- READING PASSAGE
------------------------------------

Leslie H. Gelb is President Emeritus of the Council on Foreign Relations.
The United States' way forward and out of Iraq now comes down to a fatal choice between President George W. Bush's policy of simply staying the course even as security in Iraq slowly deteriorates and his critics' policy of quickly withdrawing U.S. forces even with civil war looming....
There is a third way: for the United States to stop its futile resistance to the inevitable sectarian tides now rolling over Iraq and help the Iraqis channel these forces into a viable political settlement -- uniting Iraq by decentralizing it...
There is, in fact, a way to keep Iraq whole and make it politically stable: rather than continue to tear the country apart with futile efforts at centralization, decentralize it...
This policy has five elements. The first is to establish, consistent with the current constitution, three strong regions with a limited but effective central government in a federally united Iraq. Doing so would build the post-Saddam Hussein Iraq around Kurdish, Sunni Arab, and Shiite Arab regions, each largely responsible for its own legislation and administration....The central government would have the deciding responsibility for foreign affairs, border defense, oil and gas production and revenues, and other countrywide matters, as agreed to by the regions. Its writ would be limited and restricted to areas of clear common interests, which would allow Baghdad to meet its responsibilities effectively. The oil provision, in particular, would strengthen the central government beyond its present powers.
...Big cities with highly mixed sectarian populations, such as Baghdad, Kirkuk, and Mosul, pose a huge problem now and would continue to do so under a federal solution -- or any other solution. To fix this, the Iraqis will have to make special security arrangements, such as ensuring that the police forces in these cities are composed of members from all the sectarian groups and backed by international police. The factor that will most determine the fate of these cities, however, will be whether the sectarian groups find the overall political settlement fair and viable.
...The second element of this policy is to bring the Sunnis on board with regionalism with an offer they cannot reasonably refuse. The carrot will have to be very sweet, namely, control of their own region in the center of the country and a constitutionally guaranteed share of oil revenues.

------------------------------------

- INPUT DATA

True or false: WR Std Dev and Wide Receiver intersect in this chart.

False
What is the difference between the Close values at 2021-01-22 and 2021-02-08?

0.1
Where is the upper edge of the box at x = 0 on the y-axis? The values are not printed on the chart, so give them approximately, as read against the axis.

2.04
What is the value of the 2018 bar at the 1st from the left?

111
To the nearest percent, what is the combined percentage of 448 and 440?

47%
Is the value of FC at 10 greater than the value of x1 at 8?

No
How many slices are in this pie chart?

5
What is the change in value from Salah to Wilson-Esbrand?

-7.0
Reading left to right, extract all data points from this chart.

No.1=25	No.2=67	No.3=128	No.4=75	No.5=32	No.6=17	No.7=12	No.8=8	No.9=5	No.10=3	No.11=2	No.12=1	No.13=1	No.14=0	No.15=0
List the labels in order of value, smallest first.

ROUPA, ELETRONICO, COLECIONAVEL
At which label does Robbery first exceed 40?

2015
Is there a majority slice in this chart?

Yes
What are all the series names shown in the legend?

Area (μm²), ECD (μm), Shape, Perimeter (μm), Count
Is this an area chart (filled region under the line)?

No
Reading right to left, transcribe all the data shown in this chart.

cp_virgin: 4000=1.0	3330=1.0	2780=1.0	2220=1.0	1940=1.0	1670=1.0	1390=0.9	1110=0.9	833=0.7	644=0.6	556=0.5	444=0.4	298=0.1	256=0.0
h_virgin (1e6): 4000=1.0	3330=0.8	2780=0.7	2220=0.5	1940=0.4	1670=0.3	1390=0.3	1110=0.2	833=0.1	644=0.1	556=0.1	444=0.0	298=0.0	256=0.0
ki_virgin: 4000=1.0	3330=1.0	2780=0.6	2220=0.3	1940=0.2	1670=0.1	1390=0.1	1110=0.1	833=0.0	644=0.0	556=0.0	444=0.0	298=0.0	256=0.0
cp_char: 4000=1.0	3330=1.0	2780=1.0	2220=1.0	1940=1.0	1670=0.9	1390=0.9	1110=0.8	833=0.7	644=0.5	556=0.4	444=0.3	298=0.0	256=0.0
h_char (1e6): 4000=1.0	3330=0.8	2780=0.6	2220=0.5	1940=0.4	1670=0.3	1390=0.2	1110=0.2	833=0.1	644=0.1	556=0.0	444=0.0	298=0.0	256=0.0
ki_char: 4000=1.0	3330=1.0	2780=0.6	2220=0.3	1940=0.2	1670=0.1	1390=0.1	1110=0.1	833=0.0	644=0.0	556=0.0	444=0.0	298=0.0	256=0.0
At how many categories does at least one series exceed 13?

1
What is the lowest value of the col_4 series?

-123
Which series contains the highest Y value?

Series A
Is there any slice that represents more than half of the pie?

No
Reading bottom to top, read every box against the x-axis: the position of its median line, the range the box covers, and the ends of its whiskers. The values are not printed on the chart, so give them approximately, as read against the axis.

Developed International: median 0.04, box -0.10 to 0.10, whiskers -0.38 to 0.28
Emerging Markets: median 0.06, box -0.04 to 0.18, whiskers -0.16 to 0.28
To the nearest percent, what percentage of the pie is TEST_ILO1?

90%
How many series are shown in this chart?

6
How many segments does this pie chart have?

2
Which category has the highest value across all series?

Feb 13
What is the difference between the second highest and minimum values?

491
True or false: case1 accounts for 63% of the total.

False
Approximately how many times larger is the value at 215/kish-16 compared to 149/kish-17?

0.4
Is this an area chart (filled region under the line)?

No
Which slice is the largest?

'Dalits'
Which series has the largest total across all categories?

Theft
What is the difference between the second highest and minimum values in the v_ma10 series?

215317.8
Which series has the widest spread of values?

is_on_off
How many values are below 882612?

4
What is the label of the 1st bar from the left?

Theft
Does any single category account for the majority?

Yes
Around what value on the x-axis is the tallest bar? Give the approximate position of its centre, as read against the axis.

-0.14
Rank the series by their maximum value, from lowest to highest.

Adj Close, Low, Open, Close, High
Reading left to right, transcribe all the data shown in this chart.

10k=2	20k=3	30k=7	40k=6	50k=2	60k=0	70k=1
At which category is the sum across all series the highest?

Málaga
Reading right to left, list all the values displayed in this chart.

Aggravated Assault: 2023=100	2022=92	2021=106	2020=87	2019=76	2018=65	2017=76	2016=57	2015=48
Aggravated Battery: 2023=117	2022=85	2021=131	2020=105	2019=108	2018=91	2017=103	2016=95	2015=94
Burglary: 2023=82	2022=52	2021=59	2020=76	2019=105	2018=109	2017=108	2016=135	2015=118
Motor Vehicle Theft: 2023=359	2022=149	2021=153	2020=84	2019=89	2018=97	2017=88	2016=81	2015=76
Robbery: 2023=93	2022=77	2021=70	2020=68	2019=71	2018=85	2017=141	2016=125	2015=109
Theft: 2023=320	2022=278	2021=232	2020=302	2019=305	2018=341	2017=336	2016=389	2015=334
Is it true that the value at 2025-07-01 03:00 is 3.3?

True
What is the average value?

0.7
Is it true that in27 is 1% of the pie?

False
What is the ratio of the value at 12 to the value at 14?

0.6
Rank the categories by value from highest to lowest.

------------------------------------

- TASKS FOR THIS EXERCISE
a) Name the cities that the Iraq policy passage cites as having highly mixed sectarian populations.
b) Pick up the Iraq policy passage after its final sentence and write what comes next.

- ANSWERS IN ORDER
a) Baghdad, Kirkuk, and Mosul.

b)
...The third element of this third way would be protecting the rights of minorities and women by linking U.S. aid to regional governments to their respect for the politically and culturally vulnerable people in their regions.
...Fourth, the U.S. military should prepare a plan for the orderly and safe withdrawal and redeployment of U.S. forces, to be carried out before the end of 2008. It should also provide for a residual force that would deter and fight any large-scale military disruptions by insurgents or others and continue training Iraqis for the Iraqi military and police forces.
...Finally, Iraq's territorial integrity should be reinforced through a regional nonaggression pact, which must be achieved through active international diplomacy.
Are all these guys part of the Democrat Party? I know Gelb is. They all seem incapable of seeing anything other than gloom and doom.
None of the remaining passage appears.